Exercise passage:

%%

Scientist Creates Simulators to Aid Medical Training
By Rudi Williams
American Forces Press Service
FOREST GLEN, Md., Nov. 17, 2000 The need for research animals and cadavers as teaching tools for medical students will not go away anytime soon, but Alan Liu creates products that may one day dramatically reduce the need.
Among a host of other developments, Liu has created what is believed to be the world's first prototype diagnostic peritoneal lavage and pericardiocentesis simulator with force-feedback.
Computer scientist Alan Liu works with Air Force 2nd Lt Christina Waite in the Virtual Reality Lab at the National Capital Area Medical Simulation Center in Forest Glen, Md. As project scientist for virtual reality surgical simulation development at the Uniformed Services University for the Health Sciences in Bethesda, Md., Liu creates simulators that may one day reduce the need for research animals and cadavers in teaching medicine. Waite is a third year medical student at the university. Photo by Rudi Williams.
(Click photo for screen-resolution image);high-resolution image available.
"No other known simulators for these procedures exist," said Liu, project scientist for virtual reality surgical simulation development at the Uniformed Services University for the Health Sciences in Bethesda, Md., the military's premier medical school. He's also project scientist of virtual reality engineering at the Surgical Simulation Laboratory in Forest Glen.
Creating the simulators helps the university advance as a center for innovative medical education, Liu said. Also, the simulation lab contains leading-edge simulators from military- and other government-sponsored research initiatives and commercial vendors, he added.
"Developing this capability gives university medical students an opportunity to go beyond using the traditional anesthetized animal or cadaver model of education," he noted. "These simulators provide the students a unique opportunity to train firsthand using state-of-the-art equipment."
However, today's simulators are not sophisticated enough to completely eliminate the need for research animals and cadavers, Liu said.
"A task must be pretty well understood before realistic simulation can be built for it," he noted. "Research, almost by definition, means you're exploring something you don't understand very well yet.
The American College of Surgeons has permitted these simulators to be used in place of live, anesthetized animals to teach the advanced trauma life support course at the military medical university.
"The simulators are also being evaluated by industry as potentially marketable medical training devices," Liu said.
Before coming to the university, Liu was the senior scientist responsible for coordinating a joint research initiative between the National Institutes of Health and the Center for Information Enhanced Medicine.
Born in Singapore, Liu came to America at age 26 to work on an advanced degree in computer science. When he left the University of North Carolina at Chapel Hill five years later, he was armed with a doctorate in computer science. He also graduated with honors with a bachelor of science in computer science from the National University of Singapore and a master's in computer science from the University of North Carolina.
Liu said he "sort of fell into" the virtual reality business after spending many hours studying virtual reality at the University of North Carolina. He said the university is one of five academic institutions funded by the National Science Foundation as a science and technology center for computer graphics.
As project scientist of virtual reality engineering at the Surgical Simulation Laboratory, Liu is responsible for the design and development of virtual reality-based simulators to support training objectives at the university. He's also responsible for developing and coordinating collaborations with academic institutions and commercial partners.
"It's more a collaborative effort than an individual's idea," Liu explained. "Usually, there will be a requirement for a particular type of simulator. I work with the medical staff at the simulation center, and we try to define the particular education object. Then we identify the individual tasks that make up the entire simulation and refine it to the point where we're comfortable with the description. Then we start writing code for it.

%%

Source data:

%%

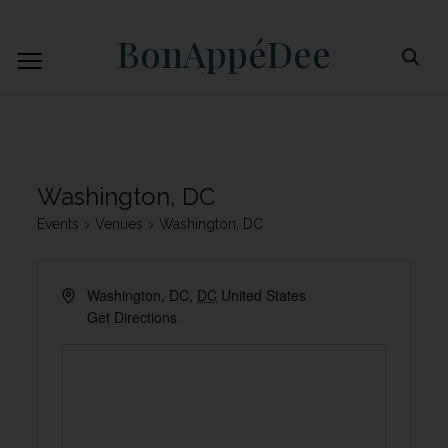
BonAppéDee
Washington, DC
Events
Venues
Washington, DC
Washington, DC
,
DC
United States
Get Directions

%%

Work instructions: In the article on medical training simulators, copy the passage starting at "Creating the simulators" and ending at "cadavers, Liu said.".

Written solution:
Creating the simulators helps the university advance as a center for innovative medical education, Liu said. Also, the simulation lab contains leading-edge simulators from military- and other government-sponsored research initiatives and commercial vendors, he added.
"Developing this capability gives university medical students an opportunity to go beyond using the traditional anesthetized animal or cadaver model of education," he noted. "These simulators provide the students a unique opportunity to train firsthand using state-of-the-art equipment."
However, today's simulators are not sophisticated enough to completely eliminate the need for research animals and cadavers, Liu said.